There are “Plus models” and there are BBW’s. I don’t consider myself a “plus model” I consider myself more of a character. My body fix was never made for ‘industry standard’ plus modeling, because there is a necessity to have certain measurements. I don’t put plus models down just like I don’t put skinny models down. I do want the plus size industry to know that everything I have done has been to promote “Plus”.

[Maddy] Among your many talents, you are also a photographer. How long have you been shooting?

[Velvet] Since 1986 — I got my start in Italy. I mostly shot plus models when I was living in NY. I shot Tracey Stern, Liis, Natalie McLaughlin, and Barbara Brickner. I was not afraid to shoot them sexy and edgy and I got some very great images. Not many photographers at the time were shooting “plus” so even back then I was supporting the plus size industry.

When I went back to Paris I kind of got away from models and started to shoot fine art nudes.

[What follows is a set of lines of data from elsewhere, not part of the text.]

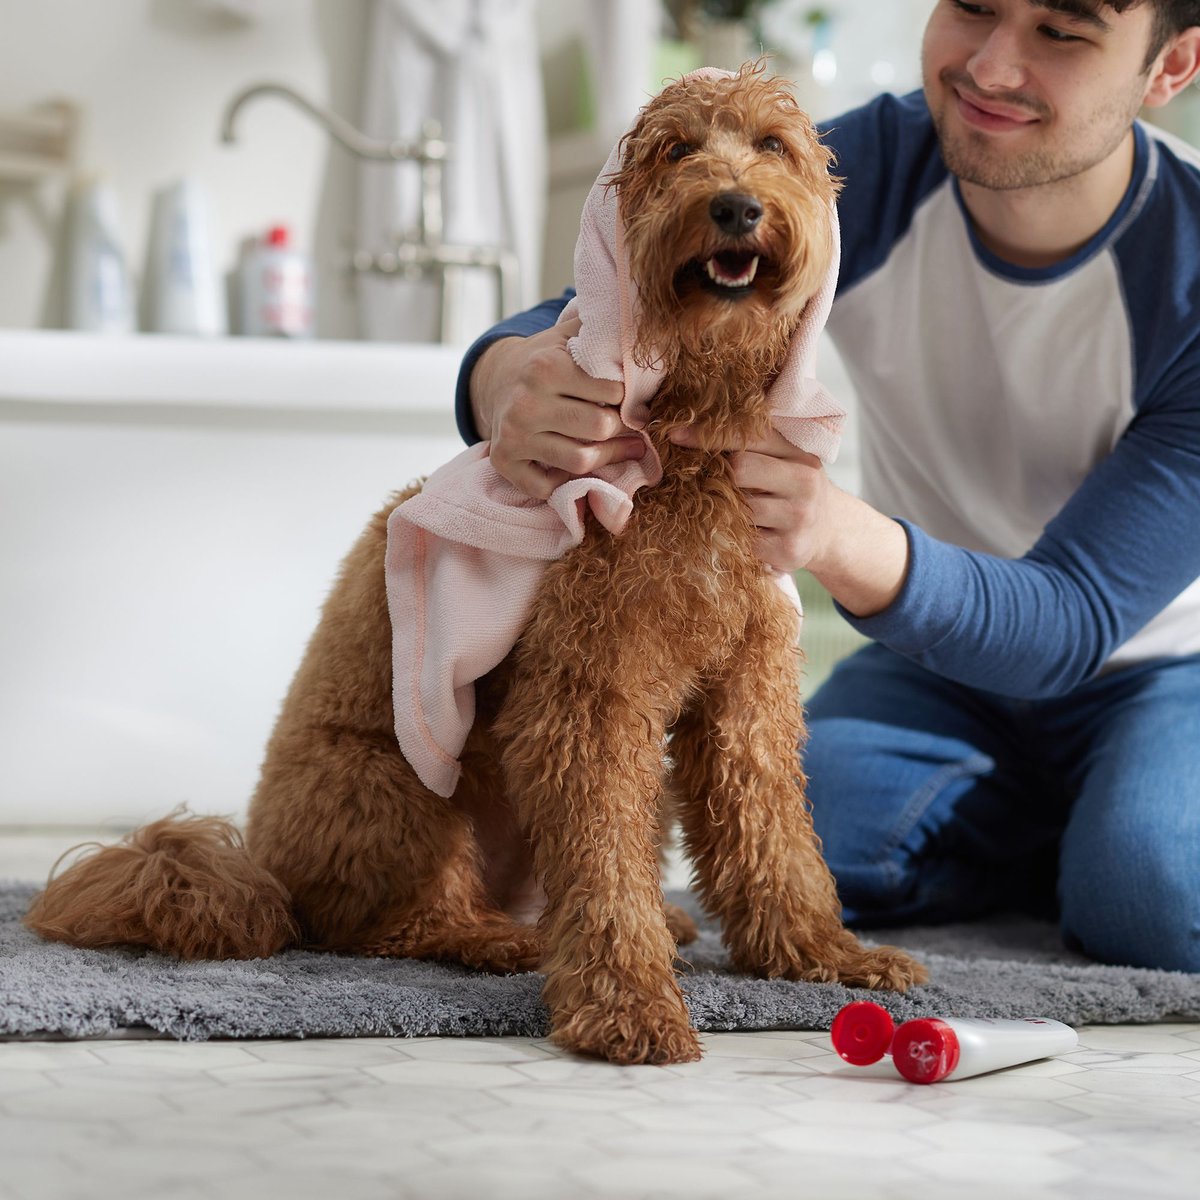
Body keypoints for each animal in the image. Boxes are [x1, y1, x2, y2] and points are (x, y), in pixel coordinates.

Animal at [25, 65, 926, 1065]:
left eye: (773, 146)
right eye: (675, 151)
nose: (734, 205)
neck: (685, 446)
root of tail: (261, 871)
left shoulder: (746, 698)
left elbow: (775, 838)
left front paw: (823, 953)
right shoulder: (588, 702)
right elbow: (604, 867)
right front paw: (626, 1001)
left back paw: (651, 923)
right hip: (401, 790)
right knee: (399, 924)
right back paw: (504, 940)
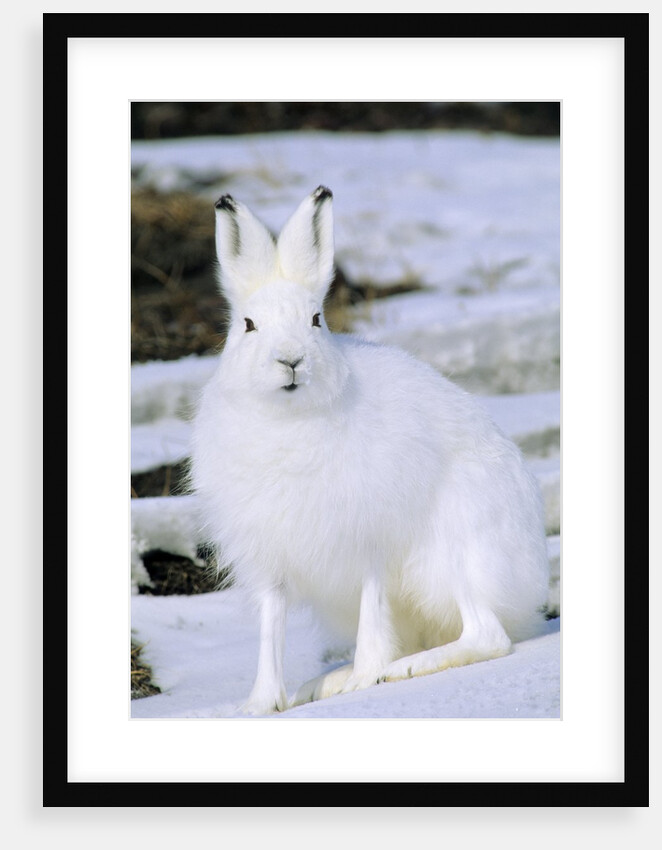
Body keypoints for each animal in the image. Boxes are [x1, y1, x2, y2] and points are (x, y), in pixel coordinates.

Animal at [190, 186, 550, 715]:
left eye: (316, 320)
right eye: (249, 326)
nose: (291, 360)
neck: (289, 420)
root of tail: (529, 591)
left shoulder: (368, 540)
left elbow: (372, 607)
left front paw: (366, 678)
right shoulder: (271, 557)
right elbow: (271, 626)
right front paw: (260, 705)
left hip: (453, 549)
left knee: (487, 634)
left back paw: (399, 670)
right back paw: (322, 683)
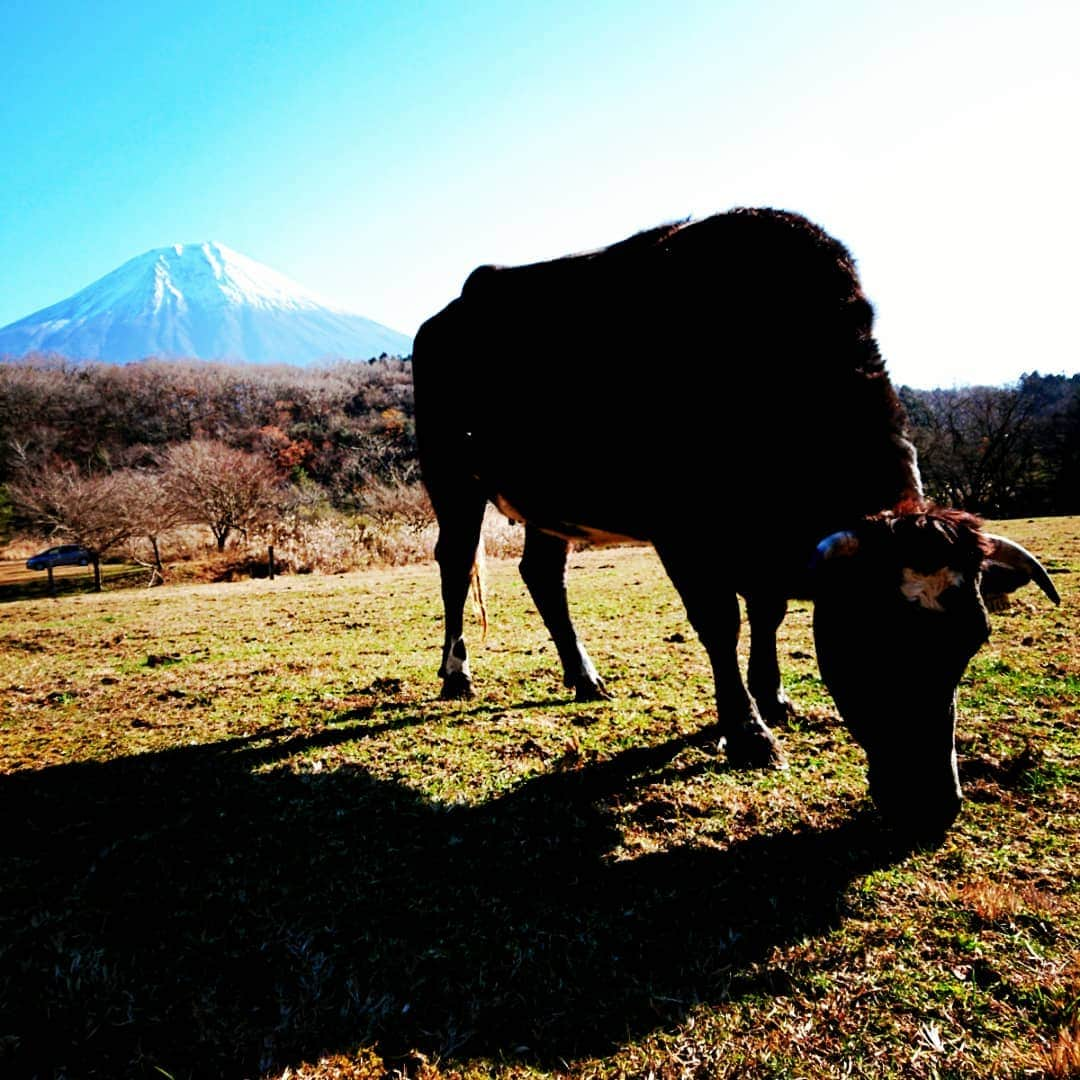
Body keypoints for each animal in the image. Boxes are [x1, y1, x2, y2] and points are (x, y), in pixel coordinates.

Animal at [414, 206, 1062, 838]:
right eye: (868, 633)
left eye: (972, 640)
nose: (934, 807)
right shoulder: (684, 534)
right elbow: (720, 623)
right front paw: (749, 733)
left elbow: (767, 613)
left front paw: (772, 696)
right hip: (451, 476)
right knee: (455, 564)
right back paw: (457, 675)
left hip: (550, 504)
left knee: (543, 574)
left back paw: (583, 677)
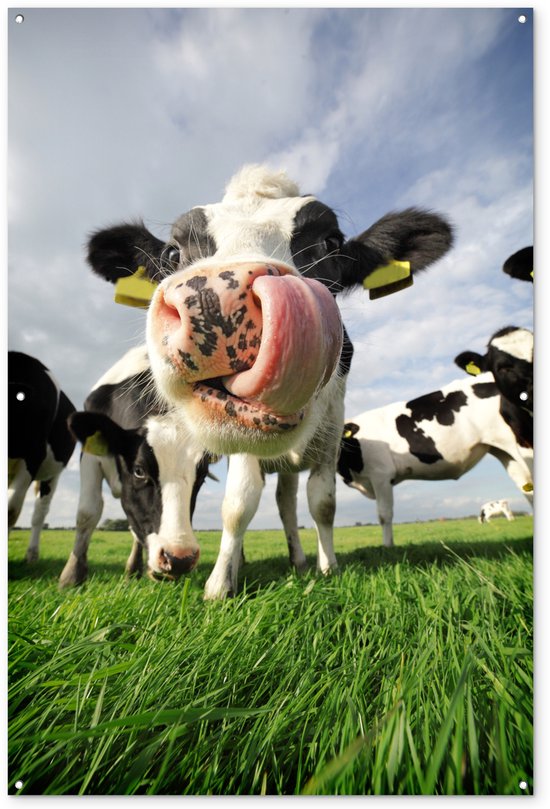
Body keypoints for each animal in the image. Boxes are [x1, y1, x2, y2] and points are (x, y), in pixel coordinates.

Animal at [58, 345, 214, 587]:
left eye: (202, 476)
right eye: (139, 471)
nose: (179, 559)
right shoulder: (90, 455)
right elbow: (88, 512)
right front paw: (71, 576)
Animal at [85, 164, 453, 598]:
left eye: (330, 242)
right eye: (173, 253)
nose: (217, 299)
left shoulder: (331, 433)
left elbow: (322, 503)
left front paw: (328, 567)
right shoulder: (241, 439)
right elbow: (238, 504)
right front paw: (219, 584)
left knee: (287, 502)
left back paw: (298, 559)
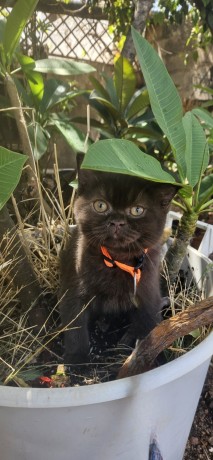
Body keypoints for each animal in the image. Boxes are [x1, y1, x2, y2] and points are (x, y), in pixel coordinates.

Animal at [59, 160, 177, 364]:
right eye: (100, 205)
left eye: (137, 210)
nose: (116, 222)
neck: (116, 260)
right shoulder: (74, 288)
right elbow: (75, 326)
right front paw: (76, 361)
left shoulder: (148, 292)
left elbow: (148, 327)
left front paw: (147, 359)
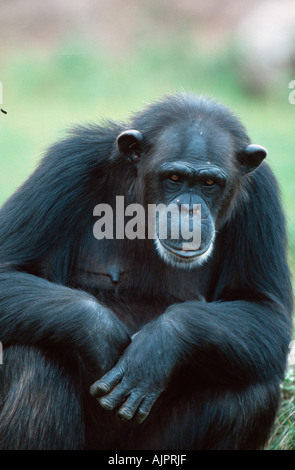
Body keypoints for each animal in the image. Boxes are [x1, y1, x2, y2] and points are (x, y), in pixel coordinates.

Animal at [0, 93, 292, 450]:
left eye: (210, 183)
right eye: (174, 178)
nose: (189, 209)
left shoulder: (262, 197)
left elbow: (265, 309)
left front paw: (158, 347)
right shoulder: (67, 165)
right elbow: (8, 268)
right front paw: (103, 336)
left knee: (251, 389)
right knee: (35, 358)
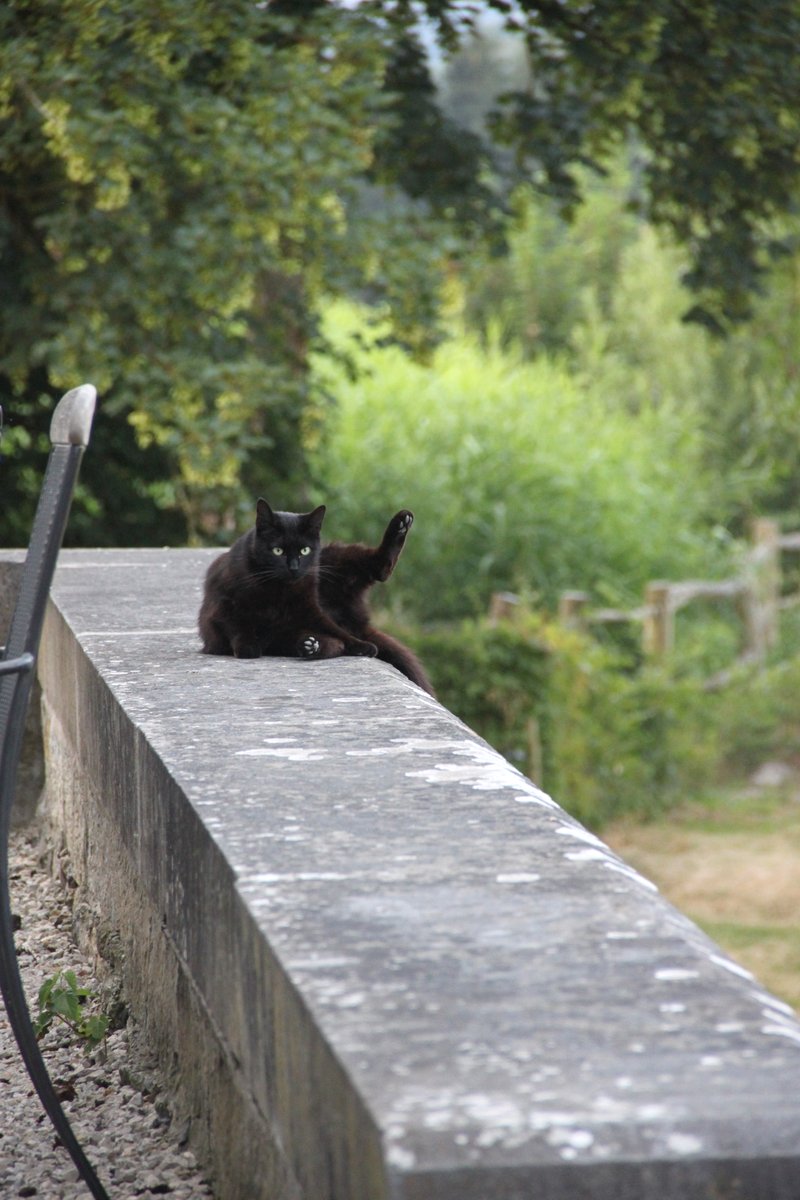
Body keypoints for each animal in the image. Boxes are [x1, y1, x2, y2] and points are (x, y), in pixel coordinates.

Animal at [197, 499, 434, 696]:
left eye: (304, 550)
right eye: (277, 550)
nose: (293, 567)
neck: (278, 591)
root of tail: (356, 622)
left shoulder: (309, 606)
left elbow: (332, 628)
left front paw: (362, 646)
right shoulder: (224, 604)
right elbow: (237, 625)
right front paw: (248, 647)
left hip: (335, 561)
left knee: (378, 569)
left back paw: (401, 523)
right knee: (329, 644)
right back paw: (311, 645)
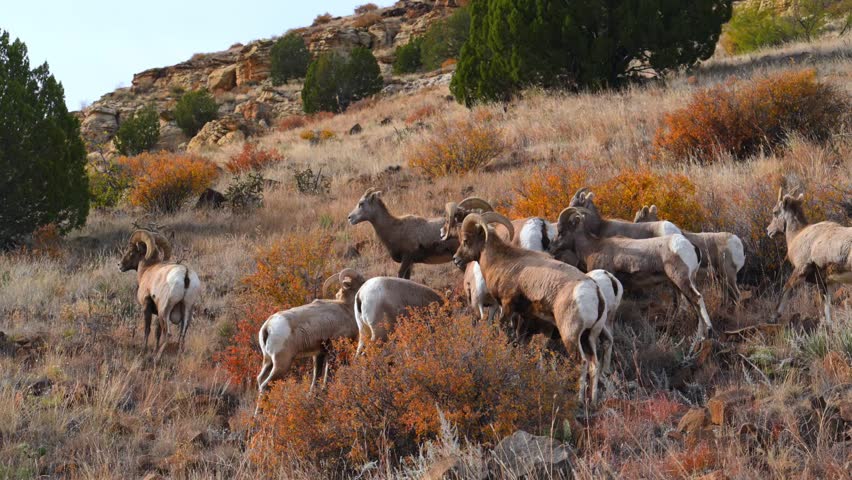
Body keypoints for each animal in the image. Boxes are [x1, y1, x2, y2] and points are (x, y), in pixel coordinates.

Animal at [453, 213, 610, 403]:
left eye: (466, 240)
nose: (456, 259)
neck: (504, 262)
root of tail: (595, 292)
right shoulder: (525, 317)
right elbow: (520, 342)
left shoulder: (507, 307)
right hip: (590, 337)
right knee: (595, 365)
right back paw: (593, 402)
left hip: (571, 337)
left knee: (582, 363)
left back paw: (579, 400)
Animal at [550, 207, 714, 339]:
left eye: (561, 231)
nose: (551, 248)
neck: (592, 248)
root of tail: (691, 246)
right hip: (684, 282)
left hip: (681, 279)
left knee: (697, 299)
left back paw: (706, 333)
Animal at [767, 188, 852, 325]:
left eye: (775, 212)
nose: (768, 231)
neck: (797, 235)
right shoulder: (827, 282)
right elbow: (827, 306)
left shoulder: (801, 269)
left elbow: (786, 288)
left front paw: (773, 316)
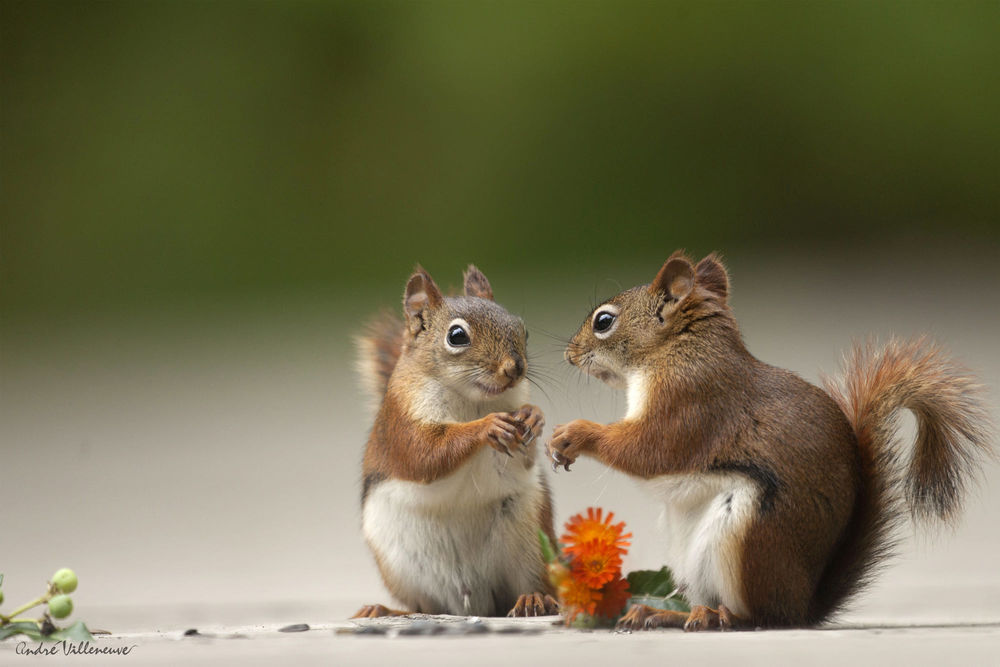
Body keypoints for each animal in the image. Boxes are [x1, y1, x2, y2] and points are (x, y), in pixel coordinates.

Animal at [352, 264, 560, 620]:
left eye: (523, 330)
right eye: (457, 336)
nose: (515, 368)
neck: (473, 400)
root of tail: (474, 601)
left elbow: (526, 457)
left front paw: (534, 415)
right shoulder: (402, 425)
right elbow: (425, 455)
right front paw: (487, 426)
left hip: (532, 539)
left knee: (531, 584)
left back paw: (533, 600)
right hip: (401, 565)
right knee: (422, 605)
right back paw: (385, 610)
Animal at [552, 250, 996, 632]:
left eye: (603, 321)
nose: (569, 355)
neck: (678, 350)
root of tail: (803, 605)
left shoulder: (689, 403)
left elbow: (648, 451)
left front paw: (575, 433)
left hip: (747, 537)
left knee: (759, 616)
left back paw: (718, 617)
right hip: (689, 553)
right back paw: (664, 613)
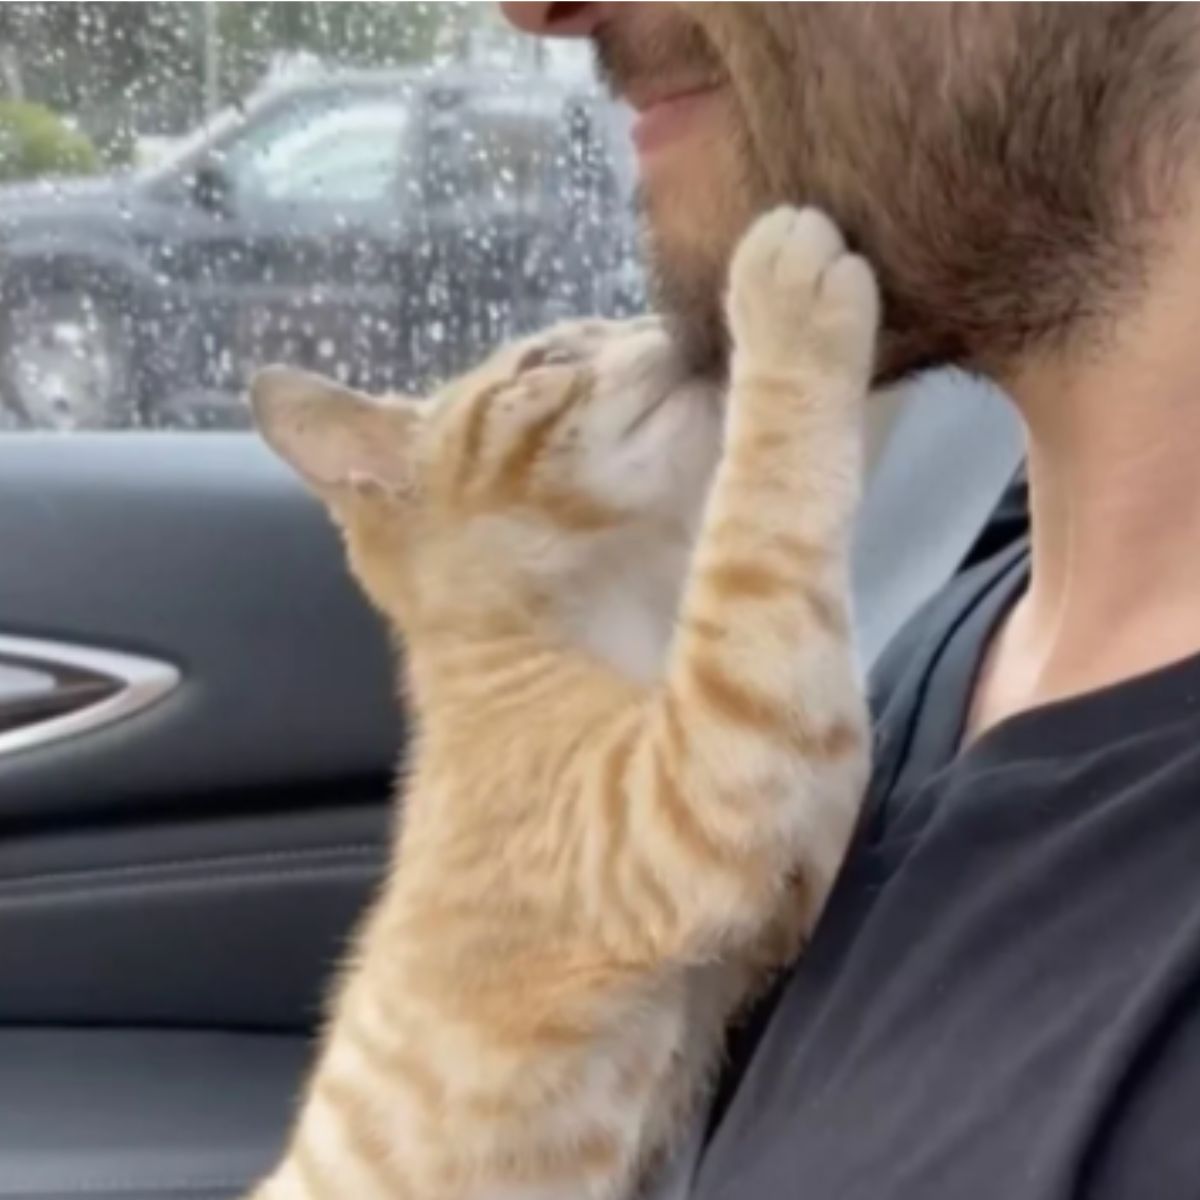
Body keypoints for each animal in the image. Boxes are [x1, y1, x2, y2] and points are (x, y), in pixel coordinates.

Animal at [248, 208, 878, 1200]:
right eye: (545, 360)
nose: (664, 323)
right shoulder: (689, 792)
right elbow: (760, 542)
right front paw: (787, 305)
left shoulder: (781, 882)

I feel like everything I have done has been to uplift women in general.

[Maddy] Was there a defining moment when you learned to love yourself?

[Velvet] I was the last of five kids. I actually grew up being the fat kid in school. My identity as a fat person certainly began in elementary school. Then I was put on a swim team because my mom wanted me to lose some of the weight… As a child I was like “Thanks mom, fat kid in a swimsuit, great idea!” It was torture at first but I got used to it and then I joined track and lost tons of weight.

It was a difficult journey to learn to love me, I watched myself gain weight as a teen and into my young adult years. I would diet but nothing would come off. I would look at pictures at when I was thinner and I would be sad. I questioned myself – how can I learn to accept myself? The thing that I found – I did not appreciate the kudos of beauty when I was thinner. When I was the stunning skinny girl, I passed people waiting on lines at the club and stuff along those lines. I did not realize people were treating me solely on my looks. When I got fatter it was the opposite, I was rejected and lost that power. Having been on both sides of the fence I was able to see how shallow but powerful beauty is.

I searched for places where I could see and associate with other people like me. I wanted to find people who looked like me. BBW Magazine was one of the magazines I subscribed to as well as Dimensions magazine and Radiance. I also visited museums to feel better about my own body. I read books, searched the internet for groups and clubs and found a world of people out there that looked just like me and made me feel better about myself. It was work to accept myself and to learn to love me.

[Maddy] What is your advice to women about accepting themselves, reaching their goals and loving their bodies?

[Velvet] It’s a hard journey but once you get past it you will look back and look at all the hard work you have done – your great strides — and no one will be able to take that away. Associate yourself with positive people and join acceptance groups. Don’t be afraid to become active in the movement for size acceptance. Look for places where you feel you are being represented and support them. Good things will come your way once you learn to love yourself and not buy into society’s beauty ethic.